Y usarán el valor supremo de la propiedad, con la particular variante local de haber extendido el concepto para que incluya a todo privilegio económico obtenido de las formas más espurias y corruptas. El derecho de propiedad en su versión argentina sería un “pelito para la vieja” sobre todas las rentas apropiadas en forma inescrupulosa por diversos actores privados. El derecho de propiedad también será esgrimido contra las necesarias regulaciones económicas, acompañadas del latiguillo –ridículo, luego de la experiencia macrista— de “así no van a venir las inversiones”.

Cuando surgió Bolsonaro en Brasil, con su furibundo anticomunismo sin comunistas, pareció delirante y extemporáneo. Nos costó un tiempo comprender la función política de ese anticomunismo agresivo, muy útil en su política de ataque a los derechos de los trabajadores y jubilados, mientras sostenía con mano firme a su ministro ultra liberal y rematador del Brasil, Paulo Guedes.

El anticomunismo de los peleles periféricos latinoamericanos no tiene que ver con el comunismo, sino con un discurso de guerra, violento y agresivo, contra los actores reformistas y moderados que intentan modificar algo del cuadro del subdesarrollo y la desigualdad.

Aquí también ha asomado ese ensayo grotesco, que no tiene base en una realidad política de fuerte radicalización izquierdista, sino precisamente en lo contrario: una fuerte radicalización derechista, que sobre un contexto de atraso y miseria como el latinoamericano, avanza brutalmente sobre los restos de bienestar disponibles en los rincones de nuestra región.
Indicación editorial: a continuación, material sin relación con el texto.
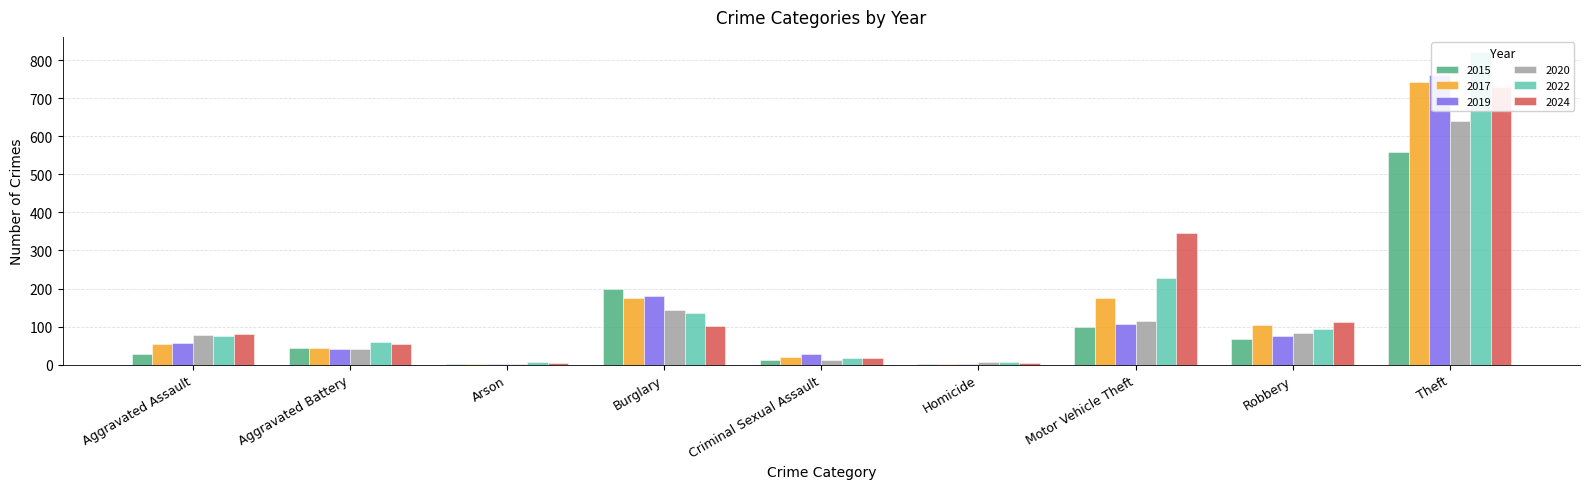

What is the difference between the maximum and minimum values in the 2024 series?

726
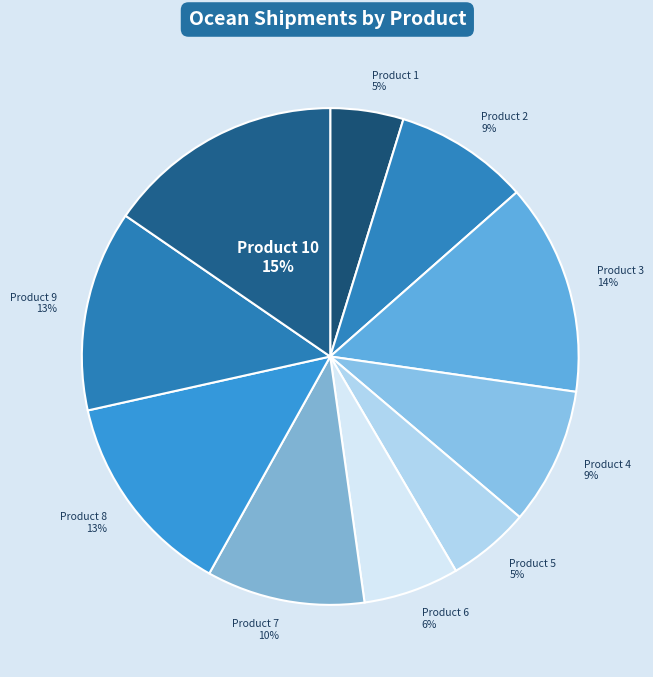

How many segments does this pie chart have?

10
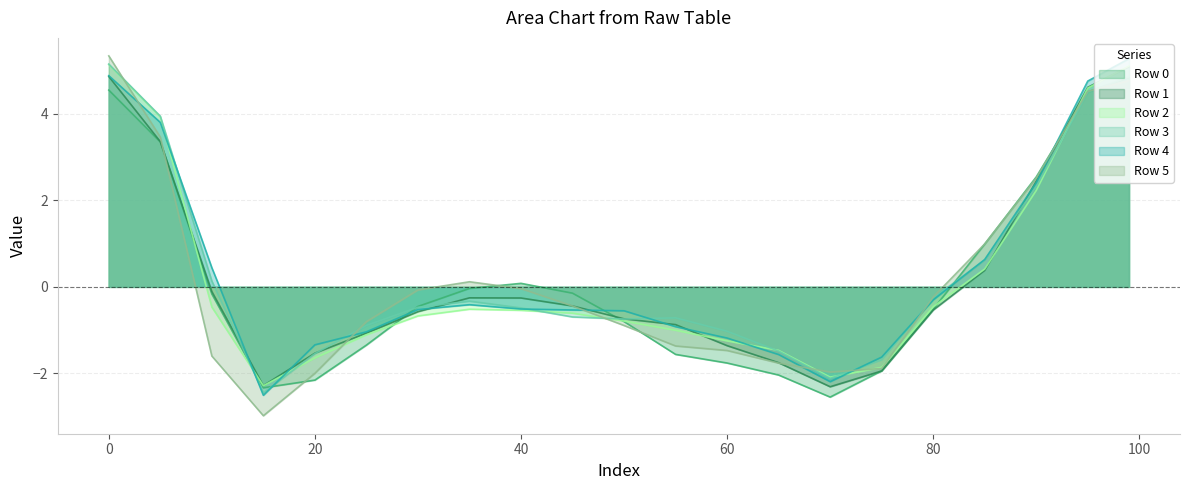

How many series are shown in this chart?

6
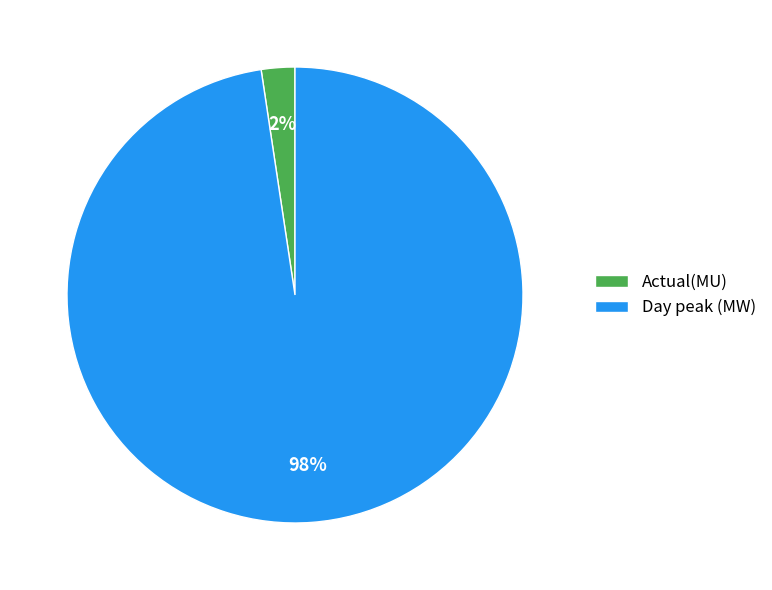

To the nearest percent, what is the combined percentage of Day peak (MW) and Actual(MU)?

100%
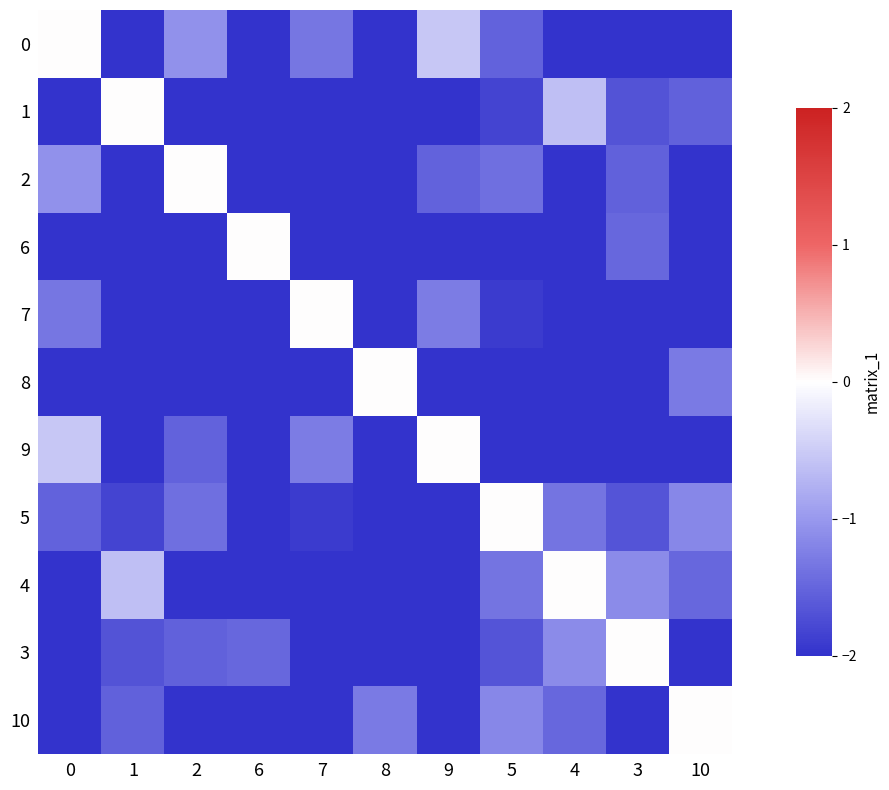

Which label corresponds to the smallest value in the chart?

8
Es un anticomunismo de anticipación, que agrede preventivamente a los actores que podrían esbozar un “no” a las demandas de nuevas depredaciones sociales por parte de fracciones minoritarias.

Es evidente que a estas minorías les importa un bledo la democracia en un sentido profundo, sino que recuperan la palabra como defensa del statu quo, y se refugian para eso en el eje pretérito “democracia versus comunismo” que goza todavía de alguna legitimidad residual en las regiones donde perdura la hegemonía norteamericana.

Parecería mucho más cercano a la realidad argentina hablar del par de opuestos “bienestar social versus rapiña particular” que de rezagos ideológicos de la guerra fría.

En todo caso, el autoritarismo real parece impregnar el comportamiento de actores minoritarios que no están dispuestos a someterse a las leyes que pueden afectar sus beneficios, mientras que si las políticas públicas fueran capaces de encarnar las luchas y demandas de las mayorías, podrían representar una forma concreta, social, de la palabra libertad.